HULP VOOR HET GEZIN | OPVOEDING
Communicatie met tieners
DE UITDAGING
Als kind vertelde hij je alles. Als tiener vertelt hij je helemaal niets. Wanneer je een gesprek probeert te voeren, krijg je afgemeten antwoorden of ontstaat er een heftige woordenwisseling.
Je kunt leren om met je tiener te praten. Maar sta eerst eens stil bij twee factoren die de communicatie tot een uitdaging kunnen maken. *
HOE HET KOMT
Het verlangen naar onafhankelijkheid. Een tiener wordt niet in één keer een verstandige volwassene. Hij moet beetje bij beetje zelfstandiger worden en leren omgaan met de uitdagingen van het leven. Natuurlijk willen sommige tieners meer vrijheid dan verstandig is, maar er zijn ook ouders die hun kinderen minder vrijheid geven dan ze aankunnen. Dat kan leiden tot getouwtrek en veel onrust voor ouders en tieners. Brad * (16) klaagt: „Mijn ouders bemoeien zich met ieder detail van mijn leven. Als ik tegen mijn achttiende niet wat meer vrijheid heb, ga ik uit huis!”

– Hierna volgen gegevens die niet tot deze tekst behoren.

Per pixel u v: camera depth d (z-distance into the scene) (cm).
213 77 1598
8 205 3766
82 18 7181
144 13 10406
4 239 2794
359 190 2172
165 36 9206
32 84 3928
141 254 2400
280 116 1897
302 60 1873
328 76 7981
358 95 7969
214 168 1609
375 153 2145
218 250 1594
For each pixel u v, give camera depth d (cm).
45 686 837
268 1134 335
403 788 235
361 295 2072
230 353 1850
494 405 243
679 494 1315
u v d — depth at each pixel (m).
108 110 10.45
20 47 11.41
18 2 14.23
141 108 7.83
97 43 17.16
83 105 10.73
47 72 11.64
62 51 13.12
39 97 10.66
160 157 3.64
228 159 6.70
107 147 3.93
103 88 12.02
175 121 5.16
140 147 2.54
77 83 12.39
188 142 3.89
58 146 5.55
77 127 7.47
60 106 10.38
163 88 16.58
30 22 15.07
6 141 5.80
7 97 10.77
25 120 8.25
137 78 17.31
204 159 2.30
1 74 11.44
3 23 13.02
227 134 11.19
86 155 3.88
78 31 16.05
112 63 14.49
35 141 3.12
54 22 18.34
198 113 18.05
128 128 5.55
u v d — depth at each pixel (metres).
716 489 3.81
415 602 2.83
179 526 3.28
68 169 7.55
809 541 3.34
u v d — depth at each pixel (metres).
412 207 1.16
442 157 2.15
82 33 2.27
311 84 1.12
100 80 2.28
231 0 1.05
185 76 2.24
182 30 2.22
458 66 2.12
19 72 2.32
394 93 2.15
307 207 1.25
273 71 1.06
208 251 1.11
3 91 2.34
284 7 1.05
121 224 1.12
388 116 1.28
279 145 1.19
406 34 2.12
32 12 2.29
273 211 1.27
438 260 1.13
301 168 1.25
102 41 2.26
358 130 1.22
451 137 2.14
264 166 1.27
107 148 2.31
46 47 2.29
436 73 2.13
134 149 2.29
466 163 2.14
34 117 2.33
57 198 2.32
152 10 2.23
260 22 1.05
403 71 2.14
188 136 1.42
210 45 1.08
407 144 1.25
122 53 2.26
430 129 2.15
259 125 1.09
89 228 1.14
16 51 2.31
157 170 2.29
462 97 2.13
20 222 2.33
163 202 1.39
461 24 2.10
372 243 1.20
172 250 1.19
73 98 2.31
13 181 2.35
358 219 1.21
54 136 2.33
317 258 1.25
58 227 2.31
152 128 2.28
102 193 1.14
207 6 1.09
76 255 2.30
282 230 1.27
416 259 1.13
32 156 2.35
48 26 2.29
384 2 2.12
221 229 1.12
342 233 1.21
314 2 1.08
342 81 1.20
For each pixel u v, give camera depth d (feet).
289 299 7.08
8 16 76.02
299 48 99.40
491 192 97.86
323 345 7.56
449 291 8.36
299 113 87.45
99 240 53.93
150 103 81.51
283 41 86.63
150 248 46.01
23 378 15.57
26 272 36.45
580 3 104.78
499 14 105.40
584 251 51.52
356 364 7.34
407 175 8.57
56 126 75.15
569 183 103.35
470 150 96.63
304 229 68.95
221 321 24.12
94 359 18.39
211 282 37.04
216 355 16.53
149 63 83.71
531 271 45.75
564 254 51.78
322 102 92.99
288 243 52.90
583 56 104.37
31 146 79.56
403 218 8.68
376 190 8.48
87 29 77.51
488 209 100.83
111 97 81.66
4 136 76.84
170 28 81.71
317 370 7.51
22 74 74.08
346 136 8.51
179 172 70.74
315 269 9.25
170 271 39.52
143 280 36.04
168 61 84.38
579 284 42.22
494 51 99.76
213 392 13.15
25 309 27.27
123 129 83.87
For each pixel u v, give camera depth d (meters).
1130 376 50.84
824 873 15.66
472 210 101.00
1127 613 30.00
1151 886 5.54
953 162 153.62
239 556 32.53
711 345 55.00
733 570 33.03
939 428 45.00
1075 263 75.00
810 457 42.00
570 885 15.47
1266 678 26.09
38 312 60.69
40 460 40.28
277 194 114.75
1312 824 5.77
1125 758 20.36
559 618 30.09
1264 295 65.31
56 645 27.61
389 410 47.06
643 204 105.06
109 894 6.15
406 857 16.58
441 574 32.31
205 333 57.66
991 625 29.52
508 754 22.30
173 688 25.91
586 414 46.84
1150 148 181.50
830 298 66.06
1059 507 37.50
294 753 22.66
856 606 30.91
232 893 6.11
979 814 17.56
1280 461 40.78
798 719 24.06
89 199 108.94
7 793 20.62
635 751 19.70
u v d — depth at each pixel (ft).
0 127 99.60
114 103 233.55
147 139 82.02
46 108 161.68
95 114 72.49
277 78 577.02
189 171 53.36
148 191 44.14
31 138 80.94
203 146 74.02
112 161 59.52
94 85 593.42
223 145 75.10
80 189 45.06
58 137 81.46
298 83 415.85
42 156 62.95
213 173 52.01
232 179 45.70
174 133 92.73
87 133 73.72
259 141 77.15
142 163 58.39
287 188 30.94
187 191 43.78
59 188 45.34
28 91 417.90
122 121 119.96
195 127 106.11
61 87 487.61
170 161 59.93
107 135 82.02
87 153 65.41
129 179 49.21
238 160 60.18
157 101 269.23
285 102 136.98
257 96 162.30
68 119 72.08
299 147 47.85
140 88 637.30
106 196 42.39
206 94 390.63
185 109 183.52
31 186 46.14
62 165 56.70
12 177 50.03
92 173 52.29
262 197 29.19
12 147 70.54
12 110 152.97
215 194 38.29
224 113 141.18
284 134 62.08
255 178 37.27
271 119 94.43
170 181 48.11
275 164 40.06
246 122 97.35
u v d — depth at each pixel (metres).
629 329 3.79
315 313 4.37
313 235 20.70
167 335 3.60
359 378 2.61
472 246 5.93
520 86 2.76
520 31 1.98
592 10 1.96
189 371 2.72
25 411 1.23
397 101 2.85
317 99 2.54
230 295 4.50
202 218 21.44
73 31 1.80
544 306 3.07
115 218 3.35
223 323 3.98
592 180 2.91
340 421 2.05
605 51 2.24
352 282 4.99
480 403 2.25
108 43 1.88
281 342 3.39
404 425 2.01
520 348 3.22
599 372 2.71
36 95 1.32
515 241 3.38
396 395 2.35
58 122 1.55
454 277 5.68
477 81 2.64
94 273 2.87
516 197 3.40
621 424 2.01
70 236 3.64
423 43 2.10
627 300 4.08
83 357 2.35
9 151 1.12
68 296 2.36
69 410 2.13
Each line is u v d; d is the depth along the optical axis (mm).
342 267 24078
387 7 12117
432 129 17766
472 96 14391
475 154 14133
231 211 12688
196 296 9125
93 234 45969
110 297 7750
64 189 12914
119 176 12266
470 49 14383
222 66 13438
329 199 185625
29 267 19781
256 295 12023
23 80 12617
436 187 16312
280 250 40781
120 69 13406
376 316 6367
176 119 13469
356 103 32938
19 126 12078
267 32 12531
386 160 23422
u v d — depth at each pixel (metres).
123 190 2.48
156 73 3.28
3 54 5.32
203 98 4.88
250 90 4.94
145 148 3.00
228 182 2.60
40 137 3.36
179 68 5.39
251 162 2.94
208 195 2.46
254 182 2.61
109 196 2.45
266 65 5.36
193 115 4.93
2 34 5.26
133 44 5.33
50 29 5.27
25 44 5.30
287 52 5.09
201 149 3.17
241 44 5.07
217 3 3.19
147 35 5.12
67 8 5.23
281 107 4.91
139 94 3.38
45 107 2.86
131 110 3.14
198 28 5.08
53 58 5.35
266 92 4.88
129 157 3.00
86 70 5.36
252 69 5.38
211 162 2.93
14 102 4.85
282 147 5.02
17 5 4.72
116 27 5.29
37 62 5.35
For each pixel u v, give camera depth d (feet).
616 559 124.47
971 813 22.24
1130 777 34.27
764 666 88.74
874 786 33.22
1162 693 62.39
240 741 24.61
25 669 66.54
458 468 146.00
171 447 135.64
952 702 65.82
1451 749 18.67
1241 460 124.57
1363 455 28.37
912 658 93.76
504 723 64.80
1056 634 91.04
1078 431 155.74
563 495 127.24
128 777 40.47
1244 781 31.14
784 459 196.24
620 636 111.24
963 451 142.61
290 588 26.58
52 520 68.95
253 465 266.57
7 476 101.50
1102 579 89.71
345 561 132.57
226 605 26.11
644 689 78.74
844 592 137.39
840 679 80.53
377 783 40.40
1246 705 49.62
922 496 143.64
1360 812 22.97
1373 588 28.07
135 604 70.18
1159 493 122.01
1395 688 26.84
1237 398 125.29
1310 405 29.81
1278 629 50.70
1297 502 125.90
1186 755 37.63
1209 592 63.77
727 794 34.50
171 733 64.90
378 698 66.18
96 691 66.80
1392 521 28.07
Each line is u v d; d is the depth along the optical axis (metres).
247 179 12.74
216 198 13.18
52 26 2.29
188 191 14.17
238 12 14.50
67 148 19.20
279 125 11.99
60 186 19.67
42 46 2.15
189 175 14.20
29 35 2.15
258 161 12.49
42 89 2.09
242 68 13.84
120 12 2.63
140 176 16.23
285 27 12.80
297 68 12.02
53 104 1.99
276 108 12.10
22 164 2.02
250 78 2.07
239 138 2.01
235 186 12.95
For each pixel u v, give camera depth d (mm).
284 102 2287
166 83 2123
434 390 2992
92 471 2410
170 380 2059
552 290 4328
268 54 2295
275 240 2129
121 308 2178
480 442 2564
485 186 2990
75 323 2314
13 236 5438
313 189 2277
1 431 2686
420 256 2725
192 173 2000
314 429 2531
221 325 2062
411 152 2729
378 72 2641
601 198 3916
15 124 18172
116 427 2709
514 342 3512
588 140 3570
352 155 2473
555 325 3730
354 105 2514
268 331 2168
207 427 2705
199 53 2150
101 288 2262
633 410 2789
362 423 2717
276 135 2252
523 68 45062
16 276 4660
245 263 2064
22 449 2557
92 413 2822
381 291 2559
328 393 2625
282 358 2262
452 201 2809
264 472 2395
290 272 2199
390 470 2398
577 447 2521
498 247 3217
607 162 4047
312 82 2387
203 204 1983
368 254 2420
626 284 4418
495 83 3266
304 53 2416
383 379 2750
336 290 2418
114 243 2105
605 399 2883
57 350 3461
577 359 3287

Abstract denken. Kleine kinderen hebben de neiging heel zwart-wit te denken, maar tieners kijken vaak genuanceerder tegen dingen aan. Dat is een belangrijk aspect van abstract denken en het helpt een jongere om een goed oordeelsvermogen te ontwikkelen. Neem het volgende voorbeeld. Voor een klein kind lijkt eerlijkheid een makkelijk begrip: ’Mama heeft het koekje in tweeën gebroken en mijn broer en mij allebei de helft gegeven.’ Eerlijkheid wordt dan gereduceerd tot een rekenkundige formule. Maar tieners beseffen dat het niet zo eenvoudig ligt. Een eerlijke behandeling is niet altijd gelijk, en een gelijke behandeling is niet altijd eerlijk. Doordat een tiener abstract gaat denken, begint hij met zulke ingewikkelde vraagstukken te worstelen. Het nadeel kan zijn dat hij er ook met zijn ouders over in discussie gaat.
WAT JE KUNT DOEN
Probeer ontspannen gesprekjes te voeren. Sommige ouders hebben gemerkt dat tieners eerder geneigd zijn zich te uiten wanneer ze bijvoorbeeld samen bezig zijn met een klusje of onderweg zijn in de auto. Praten gaat soms makkelijker als je naast elkaar zit in plaats van tegenover elkaar. — Bijbels principe: Deuteronomium 6:6, 7.
Hou het kort. Blijf niet te lang over een onderwerp doorzagen. Zeg wat je wilt zeggen en hou er dan over op. Het grootste deel van je woorden dringt toch pas later door, als je kind alleen is en kan nadenken over wat je gezegd hebt. Geef hem de kans daarvoor. — Bijbels principe: Spreuken 1:1-4.
Luister en wees flexibel. Luister aandachtig zonder je kind te onderbreken zodat je goed begrijpt wat het probleem is. Reageer op een redelijke manier. Als je star vasthoudt aan regels, zal je kind in de verleiding komen naar manieren te zoeken om eronderuit te komen. Het boek Staying Connected to Your Teenager waarschuwt: „Dit is het moment waarop kinderen een dubbelleven gaan leiden. Ze vertellen hun ouders wat die willen horen, maar zodra ze uit het zicht van hun ouders zijn, doen ze gewoon waar ze zin in hebben.” — Bijbels principe: Filippenzen 4:5.
Blijf rustig. Kari (17) zegt: „Als mijn moeder en ik een meningsverschil hebben, vat ze alles wat ik zeg verkeerd op. Dan raak ik geïrriteerd en loopt het gesprek op ruzie uit.” Reageer niet te sterk maar laat merken dat je de gevoelens van je kind begrijpt. In plaats van te zeggen: „Daar hoef je je geen zorgen over te maken!”, kun je beter zeggen: „Ik kan me voorstellen dat je ermee zit.” — Bijbels principe: Spreuken 10:19.
Geef begeleiding, geen commando’s. Het abstracte denkvermogen van je tiener is te vergelijken met spieren die getraind moeten worden. Als hij voor een dilemma staat, is het daarom goed om niet de ’oefeningen’ voor hem te doen. Geef hem de kans om zelf met oplossingen te komen. Praat vervolgens over enkele opties en zeg dan zoiets als: „Dat zijn een paar mogelijkheden. Denk er maar een dag of twee over na, dan kunnen we er samen nog eens over praten welke oplossing jij het beste vindt en waarom.” — Bijbels principe: Hebreeën 5:14.